00:06:36.160 But as I've discovered, talking to a couple of people here, I've been here for the past few days.
00:06:43.680 This is not a PostgreSQL talk. Postgres is awesome, we love it, and it's great.
00:06:50.320 But no, I'm not actually going to talk about Postgres things, really.
00:06:55.680 We could be managing, I don't know, bots or something of whatever.
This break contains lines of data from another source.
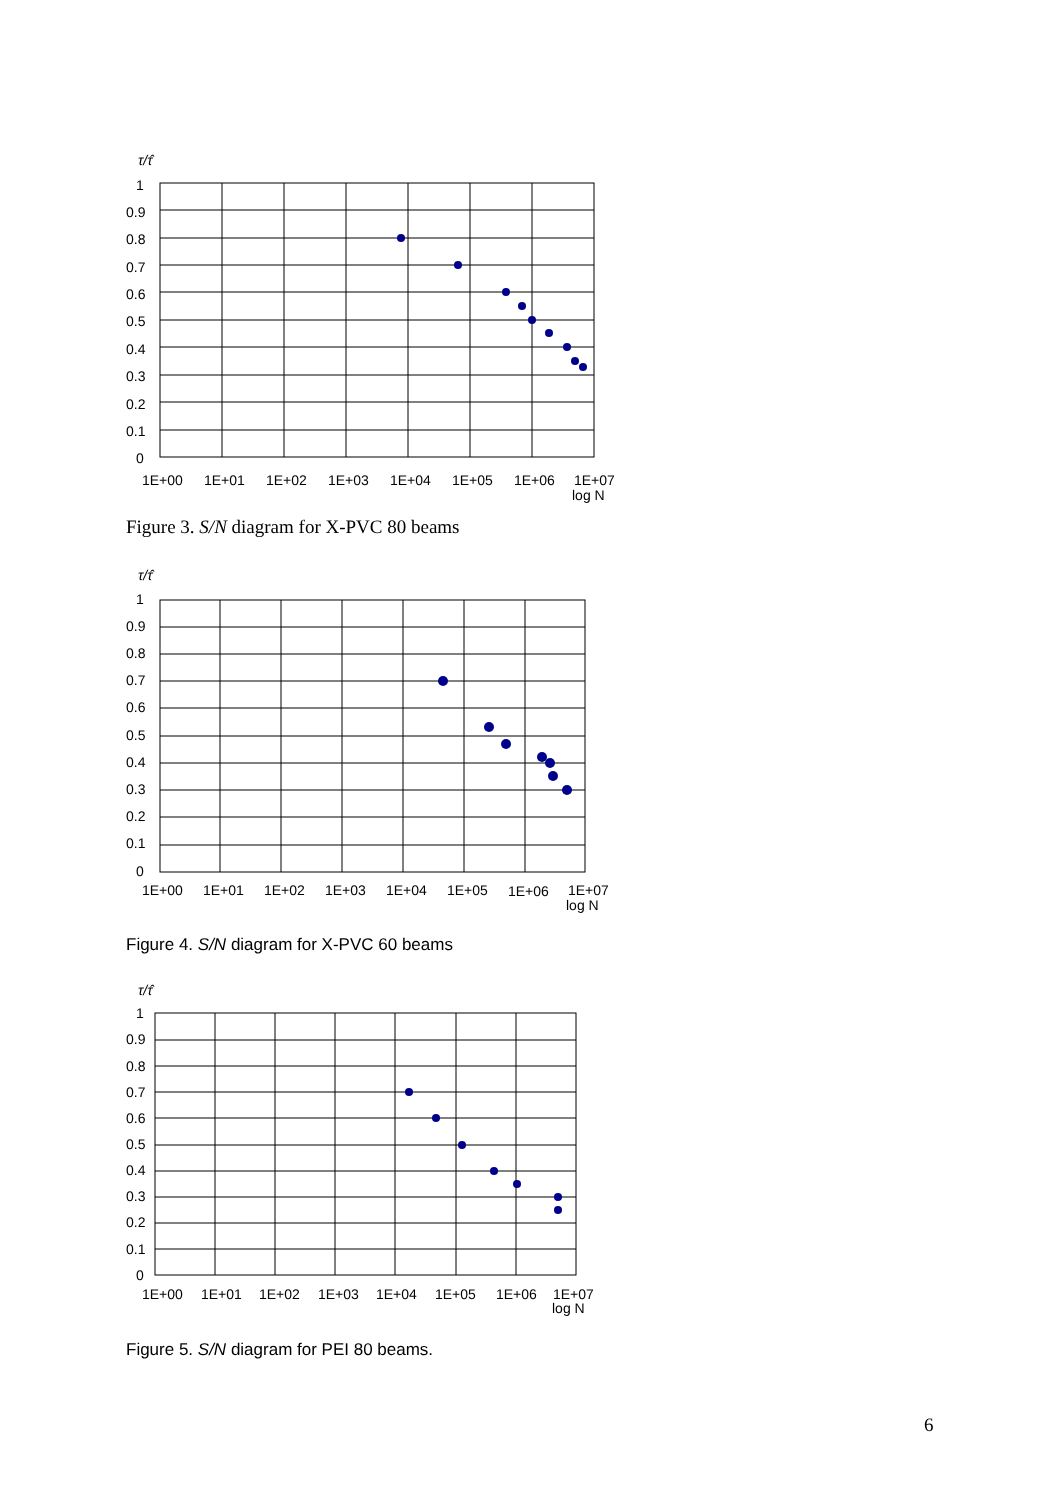τ/τ̂
1
0.9
0.8
0.7
0.6
0.5
0.4
0.3
0.2
0.1
0
1E+00
1E+01
1E+02
1E+03
1E+04
1E+05
1E+06
1E+07
log N
Figure 3. S/N diagram for X-PVC 80 beams
τ/τ̂
1
0.9
0.8
0.7
0.6
0.5
0.4
0.3
0.2
0.1
0
1E+00
1E+01
1E+02
1E+03
1E+04
1E+05
1E+06
1E+07
log N
Figure 4. S/N diagram for X-PVC 60 beams
τ/τ̂
1
0.9
0.8
0.7
0.6
0.5
0.4
0.3
0.2
0.1
0
1E+00
1E+01
1E+02
1E+03
1E+04
1E+05
1E+06
1E+07
log N
Figure 5. S/N diagram for PEI 80 beams.
6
00:07:01.920 It's really more of an architecture talk, right? It's about managing a lot of things in the cloud.
00:07:07.680 Things that we refer to as fleets. Really, it's about managing fleets.
00:07:14.400 And who doesn't love Star Destroyers? Come on!
00:07:19.440 You are a rebel scum!
00:07:25.680 So, if you came here to hear important and cool things about managing Postgres, I’m sorry.
00:07:32.240 And I had this idea of herding elephants because it's thousands of Postgres databases.
00:07:39.440 I'd make this all elephant-and-herd-themed, but it's also not a talk about elephants.
00:07:46.080 If you came here for elephants, I’m sorry; I can't help you.
00:07:52.080 So, quick backstory: Heroku Postgres is actually not a core thing of the Heroku platform itself.
00:07:59.360 We're what's called an add-on. We exist in the add-on marketplace, which is a nice offering from Heroku.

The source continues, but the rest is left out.